One test was interrupted by a parade of tornado-chasing trucks
racing past, followed minutes later by an ominous black cloud, leading
us to call it quits for the day. When we reached town we were greeted
by downed power lines, flattened trees and snowdrifts of golf ball-sized
hail a foot deep. There was nothing to do but start the test over
the next day.
The Trust Issue: Other Sources
Okay, but what about magazines that test detectors?
They do of course, accept advertising dollars from the manufacturers.
Are they impartial? Perhaps, but not necessarily. The world's largest
auto enthusiast magazine, for example, employs a senior editor who,
during much of his 30-year tenure there, has been on the payroll
of one of the manufacturers. At the same time that he's been either
personally conducting or heavily influencing the magazine's detector
tests, he's also been writing puff pieces about his second employer,
promoting their products in print and moonlighting as a technical
writer and "consultant" for them.
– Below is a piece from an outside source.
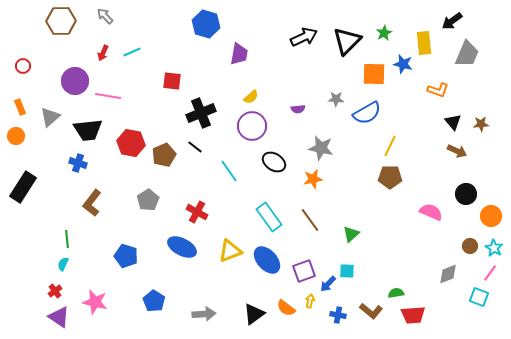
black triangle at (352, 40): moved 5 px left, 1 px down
He's also conducted
intelligence-gathering projects on behalf of this manufacturer,
using his stature at the magazine and often assisted by the magazine's
staff to gather dirt on journalists who don't find his employer's
detector quite as wonderful as he does.
Perhaps it's only coincidental, but this particular
manufacturer has won every high-end test the magazine has conducted
during those years, a feat unmatched in the history of consumer
electronics. That success may also be partly due to the way the
magazine stacks the deck. When conducting comparison tests of vehicles,
they adhere to rigid price guidelines; if a potential contender
exceeds the upper dollar limit by a percentage point or two, it
doesn't make the cut. But in their detector tests, the favored $400
model is routinely pitted against competitors costing far less--many
street-priced below $150--the ethical equivalent of asking a Mazda
Miata to square off against a Porsche Turbo. This same magazine
was pilloried by the Wall Street Journal
some years back for its staffers' incestuous relationship with other
manufacturers. Although they swear they've cleaned up their act,
apparently the reforms have been somewhat less than comprehensive.
Bottom line: before mindlessly accepting as gospel whatever you
read, in print or on the 'Net, ask some questions about those who
generated the words. Not all will stand up to scrutiny.